You are setting the wrong configuration parameter for what you are trying to do. You want mapred.tasktracker.map.tasks.maximum
instead. What you are setting is the number of map tasks for a job... which in most cases you should never modify. Hadoop will set mapred.map.tasks
to the number of blocks by default, so just leave it alone.
Add this to mapred-site.xml
:
<property>
<name>mapred.tasktracker.map.tasks.maximum</name>
<value>24</value>
</property>
After changing this, you need to restart your tasktrackers.
To verify you made the change, take a look at the JobTracker web interface. You should see something near the top that tells you how many map slots you have open. See that it is 96, not 16.
The way the resource allocation works is your MapReduce cluster has a number of map slots and reduce slots. A job will consume map slots when the job runs. If the job has more map tasks than map slots (pretty typical), then your map tasks will be queued up behind the first running map tasks and run later.

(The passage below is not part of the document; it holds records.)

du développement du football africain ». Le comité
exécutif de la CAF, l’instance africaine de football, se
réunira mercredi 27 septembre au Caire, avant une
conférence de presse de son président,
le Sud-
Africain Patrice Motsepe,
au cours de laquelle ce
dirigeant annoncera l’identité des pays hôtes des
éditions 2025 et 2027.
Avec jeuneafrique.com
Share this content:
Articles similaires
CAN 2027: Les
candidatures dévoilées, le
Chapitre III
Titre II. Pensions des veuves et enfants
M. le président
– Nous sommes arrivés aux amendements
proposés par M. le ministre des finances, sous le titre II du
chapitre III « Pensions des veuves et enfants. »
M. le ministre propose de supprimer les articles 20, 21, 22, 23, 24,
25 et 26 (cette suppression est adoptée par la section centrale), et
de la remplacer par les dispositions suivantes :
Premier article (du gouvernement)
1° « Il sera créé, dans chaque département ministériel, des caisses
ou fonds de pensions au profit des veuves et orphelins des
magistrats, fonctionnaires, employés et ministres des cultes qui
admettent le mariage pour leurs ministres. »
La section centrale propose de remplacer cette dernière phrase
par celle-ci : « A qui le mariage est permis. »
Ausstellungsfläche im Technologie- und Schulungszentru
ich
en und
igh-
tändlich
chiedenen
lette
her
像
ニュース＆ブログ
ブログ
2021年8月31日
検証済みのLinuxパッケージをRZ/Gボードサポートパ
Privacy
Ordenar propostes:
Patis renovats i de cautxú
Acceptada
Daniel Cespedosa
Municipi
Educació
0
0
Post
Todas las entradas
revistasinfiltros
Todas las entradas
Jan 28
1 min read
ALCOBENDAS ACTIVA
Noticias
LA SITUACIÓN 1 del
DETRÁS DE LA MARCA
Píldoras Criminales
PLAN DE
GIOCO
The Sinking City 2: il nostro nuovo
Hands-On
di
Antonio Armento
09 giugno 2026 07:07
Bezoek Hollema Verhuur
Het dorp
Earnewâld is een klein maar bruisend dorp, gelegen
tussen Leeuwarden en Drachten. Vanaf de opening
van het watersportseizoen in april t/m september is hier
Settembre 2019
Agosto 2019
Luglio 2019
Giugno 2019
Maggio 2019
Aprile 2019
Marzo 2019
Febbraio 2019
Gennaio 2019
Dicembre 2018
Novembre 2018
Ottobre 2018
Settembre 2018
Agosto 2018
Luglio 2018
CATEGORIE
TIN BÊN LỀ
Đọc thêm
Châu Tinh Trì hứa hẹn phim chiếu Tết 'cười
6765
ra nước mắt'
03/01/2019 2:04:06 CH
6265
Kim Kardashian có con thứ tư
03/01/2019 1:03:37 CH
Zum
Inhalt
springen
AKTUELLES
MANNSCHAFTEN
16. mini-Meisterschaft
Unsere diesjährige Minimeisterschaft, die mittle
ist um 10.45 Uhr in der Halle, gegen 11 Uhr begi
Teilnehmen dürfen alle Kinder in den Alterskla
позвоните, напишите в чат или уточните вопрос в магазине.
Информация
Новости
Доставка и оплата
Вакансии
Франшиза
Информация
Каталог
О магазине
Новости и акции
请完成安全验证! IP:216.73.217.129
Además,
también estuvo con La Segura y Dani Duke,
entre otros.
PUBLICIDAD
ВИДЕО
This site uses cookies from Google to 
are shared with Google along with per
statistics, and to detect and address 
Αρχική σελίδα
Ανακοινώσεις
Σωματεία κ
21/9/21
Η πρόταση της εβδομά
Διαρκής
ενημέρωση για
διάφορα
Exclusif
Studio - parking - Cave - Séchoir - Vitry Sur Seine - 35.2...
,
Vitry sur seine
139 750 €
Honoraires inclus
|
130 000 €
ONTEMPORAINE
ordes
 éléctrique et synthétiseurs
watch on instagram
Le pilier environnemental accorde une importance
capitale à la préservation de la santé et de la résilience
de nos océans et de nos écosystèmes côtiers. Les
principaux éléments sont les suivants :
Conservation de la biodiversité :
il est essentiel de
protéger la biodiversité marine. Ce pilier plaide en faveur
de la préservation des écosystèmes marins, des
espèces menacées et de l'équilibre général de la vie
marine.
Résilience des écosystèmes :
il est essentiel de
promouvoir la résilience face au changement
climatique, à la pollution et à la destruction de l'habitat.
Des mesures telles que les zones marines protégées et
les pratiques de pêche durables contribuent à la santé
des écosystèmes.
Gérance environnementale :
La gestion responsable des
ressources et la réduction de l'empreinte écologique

That's what you are seeing when each node gets 4 tasks each. It'll eventually run through all of them. But, you are right that with 24 cores (that's 2 CPUs hyperthreaded I assume?) and 7 disks that you want more slots. I've heard rule of thumbs of 1 per disk, 1 per core, 1 per core (with hyperthreading), but there is no real science behind it and it is totally workload dependent. If you really want to get the most performance, just try different values. I suggest values between 10 and 24 map slots per node.